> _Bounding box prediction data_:
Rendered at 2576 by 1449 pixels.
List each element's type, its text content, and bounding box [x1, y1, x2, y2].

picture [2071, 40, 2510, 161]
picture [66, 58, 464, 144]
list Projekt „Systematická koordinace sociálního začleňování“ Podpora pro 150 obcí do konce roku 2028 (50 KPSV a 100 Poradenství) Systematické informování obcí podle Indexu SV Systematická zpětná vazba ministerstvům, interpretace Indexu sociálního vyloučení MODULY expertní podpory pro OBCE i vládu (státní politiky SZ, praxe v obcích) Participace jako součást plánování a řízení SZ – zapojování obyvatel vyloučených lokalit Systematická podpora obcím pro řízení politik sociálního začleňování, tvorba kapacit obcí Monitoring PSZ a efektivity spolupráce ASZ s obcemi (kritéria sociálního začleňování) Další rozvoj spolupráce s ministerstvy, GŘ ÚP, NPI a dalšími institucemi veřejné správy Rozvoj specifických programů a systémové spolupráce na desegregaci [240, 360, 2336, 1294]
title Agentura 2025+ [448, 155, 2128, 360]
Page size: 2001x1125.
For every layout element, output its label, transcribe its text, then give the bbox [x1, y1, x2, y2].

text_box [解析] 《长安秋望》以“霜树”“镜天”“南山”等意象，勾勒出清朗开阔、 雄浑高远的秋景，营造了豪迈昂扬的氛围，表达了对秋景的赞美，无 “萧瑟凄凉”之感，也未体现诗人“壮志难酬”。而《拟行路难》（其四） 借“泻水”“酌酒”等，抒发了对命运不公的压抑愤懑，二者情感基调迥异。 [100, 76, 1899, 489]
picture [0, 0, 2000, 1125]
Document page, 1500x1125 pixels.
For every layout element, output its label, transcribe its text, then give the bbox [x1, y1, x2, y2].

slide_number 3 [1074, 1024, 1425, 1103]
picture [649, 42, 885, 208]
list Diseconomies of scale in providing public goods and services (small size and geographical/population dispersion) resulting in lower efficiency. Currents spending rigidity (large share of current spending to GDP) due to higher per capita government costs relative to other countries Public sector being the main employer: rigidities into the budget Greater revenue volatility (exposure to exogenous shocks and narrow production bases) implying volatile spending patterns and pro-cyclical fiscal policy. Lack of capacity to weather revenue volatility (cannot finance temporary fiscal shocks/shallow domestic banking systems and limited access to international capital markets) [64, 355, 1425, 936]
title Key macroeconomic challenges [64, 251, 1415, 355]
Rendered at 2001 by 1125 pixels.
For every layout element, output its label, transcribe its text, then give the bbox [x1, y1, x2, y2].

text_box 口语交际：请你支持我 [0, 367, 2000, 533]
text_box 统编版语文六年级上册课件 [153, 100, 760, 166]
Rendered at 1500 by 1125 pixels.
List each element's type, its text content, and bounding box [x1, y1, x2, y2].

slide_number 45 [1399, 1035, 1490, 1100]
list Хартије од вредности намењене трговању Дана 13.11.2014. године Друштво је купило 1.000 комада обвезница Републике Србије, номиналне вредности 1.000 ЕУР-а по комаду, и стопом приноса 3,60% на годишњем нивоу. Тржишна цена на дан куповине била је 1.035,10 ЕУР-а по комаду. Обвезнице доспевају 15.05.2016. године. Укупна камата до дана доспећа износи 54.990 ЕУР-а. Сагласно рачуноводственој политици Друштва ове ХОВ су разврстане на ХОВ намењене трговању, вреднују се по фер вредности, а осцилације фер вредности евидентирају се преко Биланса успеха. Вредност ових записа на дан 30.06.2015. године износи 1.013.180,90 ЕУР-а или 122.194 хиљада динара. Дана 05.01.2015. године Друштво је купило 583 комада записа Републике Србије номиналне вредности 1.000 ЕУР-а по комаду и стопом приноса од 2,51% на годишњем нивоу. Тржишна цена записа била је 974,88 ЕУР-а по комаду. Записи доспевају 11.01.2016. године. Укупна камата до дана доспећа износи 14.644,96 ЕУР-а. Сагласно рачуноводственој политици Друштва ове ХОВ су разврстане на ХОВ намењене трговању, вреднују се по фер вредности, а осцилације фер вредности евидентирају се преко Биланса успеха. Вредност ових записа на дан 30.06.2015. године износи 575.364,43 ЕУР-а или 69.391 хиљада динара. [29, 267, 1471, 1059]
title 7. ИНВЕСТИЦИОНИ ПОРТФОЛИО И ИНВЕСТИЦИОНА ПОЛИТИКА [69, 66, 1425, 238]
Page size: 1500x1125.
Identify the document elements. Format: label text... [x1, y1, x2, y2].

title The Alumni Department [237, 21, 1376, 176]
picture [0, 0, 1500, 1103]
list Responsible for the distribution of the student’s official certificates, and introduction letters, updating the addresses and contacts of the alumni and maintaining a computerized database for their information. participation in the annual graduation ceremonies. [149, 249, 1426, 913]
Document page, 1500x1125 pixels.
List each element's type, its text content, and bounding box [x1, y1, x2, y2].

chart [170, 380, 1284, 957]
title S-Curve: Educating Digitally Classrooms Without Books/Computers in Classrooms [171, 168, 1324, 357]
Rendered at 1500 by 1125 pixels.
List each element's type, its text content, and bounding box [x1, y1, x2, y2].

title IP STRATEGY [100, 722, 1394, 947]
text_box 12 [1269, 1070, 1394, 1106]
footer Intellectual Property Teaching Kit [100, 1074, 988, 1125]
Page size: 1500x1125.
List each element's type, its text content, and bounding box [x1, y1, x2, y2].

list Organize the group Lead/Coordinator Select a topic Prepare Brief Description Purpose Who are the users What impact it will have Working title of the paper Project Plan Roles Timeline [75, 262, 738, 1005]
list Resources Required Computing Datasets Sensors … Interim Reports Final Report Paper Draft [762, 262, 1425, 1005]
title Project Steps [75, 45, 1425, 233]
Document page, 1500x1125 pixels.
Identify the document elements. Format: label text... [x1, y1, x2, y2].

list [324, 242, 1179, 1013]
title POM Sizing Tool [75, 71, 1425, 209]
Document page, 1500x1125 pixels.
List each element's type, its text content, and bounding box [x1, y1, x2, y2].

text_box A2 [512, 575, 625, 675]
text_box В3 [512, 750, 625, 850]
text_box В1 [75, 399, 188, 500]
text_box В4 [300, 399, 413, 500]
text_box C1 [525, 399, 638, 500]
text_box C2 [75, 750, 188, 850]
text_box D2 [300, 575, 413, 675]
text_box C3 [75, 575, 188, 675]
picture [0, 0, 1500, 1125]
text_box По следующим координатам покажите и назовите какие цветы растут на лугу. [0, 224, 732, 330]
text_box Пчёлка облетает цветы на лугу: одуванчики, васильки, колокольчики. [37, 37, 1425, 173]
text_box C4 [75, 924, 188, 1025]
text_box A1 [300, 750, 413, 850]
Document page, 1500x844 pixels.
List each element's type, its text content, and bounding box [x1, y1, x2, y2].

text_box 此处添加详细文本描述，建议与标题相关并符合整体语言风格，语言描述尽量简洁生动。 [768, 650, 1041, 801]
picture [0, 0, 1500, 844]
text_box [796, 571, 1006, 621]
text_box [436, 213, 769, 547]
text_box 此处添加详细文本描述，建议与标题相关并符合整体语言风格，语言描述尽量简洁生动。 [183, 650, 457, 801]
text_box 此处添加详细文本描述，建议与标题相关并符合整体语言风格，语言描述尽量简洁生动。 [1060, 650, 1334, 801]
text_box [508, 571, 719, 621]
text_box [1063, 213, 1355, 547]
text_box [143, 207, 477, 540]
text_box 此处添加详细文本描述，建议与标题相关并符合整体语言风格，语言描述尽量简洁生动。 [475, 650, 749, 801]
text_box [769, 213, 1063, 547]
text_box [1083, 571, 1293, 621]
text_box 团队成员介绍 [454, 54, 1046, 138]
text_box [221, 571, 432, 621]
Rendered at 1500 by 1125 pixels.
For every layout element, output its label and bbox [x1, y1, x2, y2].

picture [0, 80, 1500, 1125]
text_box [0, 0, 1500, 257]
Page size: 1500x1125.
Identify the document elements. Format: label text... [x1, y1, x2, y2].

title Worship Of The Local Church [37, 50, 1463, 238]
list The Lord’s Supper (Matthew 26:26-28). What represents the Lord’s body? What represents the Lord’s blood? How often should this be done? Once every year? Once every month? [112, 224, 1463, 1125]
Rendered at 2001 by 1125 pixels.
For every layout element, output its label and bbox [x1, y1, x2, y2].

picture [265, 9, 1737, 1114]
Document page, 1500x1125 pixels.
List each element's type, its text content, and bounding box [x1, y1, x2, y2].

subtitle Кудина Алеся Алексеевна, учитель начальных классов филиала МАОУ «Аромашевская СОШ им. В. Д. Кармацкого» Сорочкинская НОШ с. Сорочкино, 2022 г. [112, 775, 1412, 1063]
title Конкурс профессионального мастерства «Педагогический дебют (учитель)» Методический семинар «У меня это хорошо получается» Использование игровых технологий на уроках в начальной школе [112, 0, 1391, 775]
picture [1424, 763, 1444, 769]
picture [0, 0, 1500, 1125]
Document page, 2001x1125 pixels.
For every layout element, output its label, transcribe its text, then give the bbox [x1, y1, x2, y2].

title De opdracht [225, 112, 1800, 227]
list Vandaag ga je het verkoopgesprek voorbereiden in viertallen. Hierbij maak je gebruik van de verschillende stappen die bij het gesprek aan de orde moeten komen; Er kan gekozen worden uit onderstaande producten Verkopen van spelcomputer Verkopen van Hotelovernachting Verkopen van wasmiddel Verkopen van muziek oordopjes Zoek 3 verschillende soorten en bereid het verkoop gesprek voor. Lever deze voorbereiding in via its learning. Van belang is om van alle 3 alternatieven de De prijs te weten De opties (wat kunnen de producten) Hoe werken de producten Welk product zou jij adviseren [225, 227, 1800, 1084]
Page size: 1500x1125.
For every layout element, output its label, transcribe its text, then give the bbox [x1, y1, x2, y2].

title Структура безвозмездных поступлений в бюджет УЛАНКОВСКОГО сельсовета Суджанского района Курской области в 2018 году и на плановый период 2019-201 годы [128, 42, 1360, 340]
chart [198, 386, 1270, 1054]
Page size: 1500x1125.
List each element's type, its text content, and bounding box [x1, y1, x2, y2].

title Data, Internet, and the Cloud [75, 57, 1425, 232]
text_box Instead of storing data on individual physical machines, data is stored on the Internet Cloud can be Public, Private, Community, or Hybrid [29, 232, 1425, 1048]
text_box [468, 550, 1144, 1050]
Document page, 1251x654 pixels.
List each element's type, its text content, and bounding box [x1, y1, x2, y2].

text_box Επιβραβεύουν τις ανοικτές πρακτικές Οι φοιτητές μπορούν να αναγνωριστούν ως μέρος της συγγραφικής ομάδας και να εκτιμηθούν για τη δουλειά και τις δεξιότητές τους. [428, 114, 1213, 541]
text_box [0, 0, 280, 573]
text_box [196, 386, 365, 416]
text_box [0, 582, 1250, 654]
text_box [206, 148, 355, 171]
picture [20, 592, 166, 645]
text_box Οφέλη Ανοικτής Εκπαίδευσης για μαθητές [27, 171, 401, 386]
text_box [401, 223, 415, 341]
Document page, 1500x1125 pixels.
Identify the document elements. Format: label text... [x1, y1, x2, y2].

> _The problem_: A reply should hold exactly the lines from the one containing "Document page, 1251x654 pixels." through the end of the data above, nothing more.

> _Solution to the exercise_:
Document page, 1251x654 pixels.
List each element's type, its text content, and bounding box [x1, y1, x2, y2].

text_box Επιβραβεύουν τις ανοικτές πρακτικές Οι φοιτητές μπορούν να αναγνωριστούν ως μέρος της συγγραφικής ομάδας και να εκτιμηθούν για τη δουλειά και τις δεξιότητές τους. [428, 114, 1213, 541]
text_box [0, 0, 280, 573]
text_box [196, 386, 365, 416]
text_box [0, 582, 1250, 654]
text_box [206, 148, 355, 171]
picture [20, 592, 166, 645]
text_box Οφέλη Ανοικτής Εκπαίδευσης για μαθητές [27, 171, 401, 386]
text_box [401, 223, 415, 341]
Document page, 1500x1125 pixels.
Identify the document elements. Format: label text... [x1, y1, x2, y2].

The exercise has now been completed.